Contact Tracing: The Cogency and the Controversy
While contact tracing can be performed manually, there are a number of worker-safety apps available that will save you time and money.
- By Gen Handley
- Jan 26, 2021
Chances are very high that your working situation has changed in some since the pandemic hit. That might mean you are now working remotely from a home office—or whatever that may look like for you—or you are working alone and in isolation because of quarantine and social-distancing guidelines. Because of this new work landscape, employers are utilizing new tools to keep their team members safe and connected through automated lone worker-safety tools and technology.
Used for Centuries
One technology that has emerged during this time is contact tracing—which identifies those who have been in contact with an infected person, tests them for the virus, then treats them if needed—finding and isolating cases before it spreads within the organization. While contact tracing can be performed manually, there are a number of worker-safety apps available that will save you time and money. Contact tracing may be new to some of us, but it has actually been employed for centuries, going back to northern Italy in 1576 where Andrea Gratiolo used it to track those infected by the bubonic plague. This tool has been instrumental in helping contain outbreaks of the deadly virus and prevent it from spreading.

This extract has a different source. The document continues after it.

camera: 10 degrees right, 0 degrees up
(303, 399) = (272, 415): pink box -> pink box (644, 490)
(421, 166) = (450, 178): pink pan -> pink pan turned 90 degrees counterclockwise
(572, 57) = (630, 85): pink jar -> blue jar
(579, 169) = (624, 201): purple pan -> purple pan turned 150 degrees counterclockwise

In spite of the many, major benefits of contact tracing, there is some controversy surrounding the technology. When a system or app traces the people who could have possibly been infected by COVID-19, it also documents data like the worker’s location, who they interacted with and personal health information. In an article from peer-reviewed medical journal The Lancet, it was discovered that “most of the [contact tracing] applications in use or under consideration have an impact on individual privacy that democratic societies would normally consider to be unacceptably high.” The article goes on to say that the people being monitored “must express consent for all collection, use, and disclosure of personal information.”
Contact Tracing Consent
To help combat the virus, would you download an app that would trace and record your locations throughout the day? In a Pew Research Center study, a survey found that “58 percent of U.S. adults say they would be very or somewhat likely to speak with a public health official who contacted them to speak with them about the coronavirus outbreak as part of contact tracing. Similarly, north of the border, Statistics Canada found that “just over half of Canadians expressed some degree of support for such applications if they were recommended by public health authorities (56 percent).”
The good news is that the individual in which the system is tracing does have to provide consent for any of this information to be used and/or shared with the health authorities. Additionally, contact tracing apps cannot share any of the information mentioned above without the permission of the worker. What is relatively unknown is that most of these said apps do not track you when not working or on the jobsite, wherever that may be. Most of the contact tracing technology developed over the past year requires consent from its users, acknowledging the concerns around privacy and discretion.
Let’s Have a Discussion
So again, would you download contact tracing technology to help fight the COVID-19 battle? It’s a complicated question that merits a complicated answer, but it is an important discussion we must have—especially when lives, businesses and communities are at stake.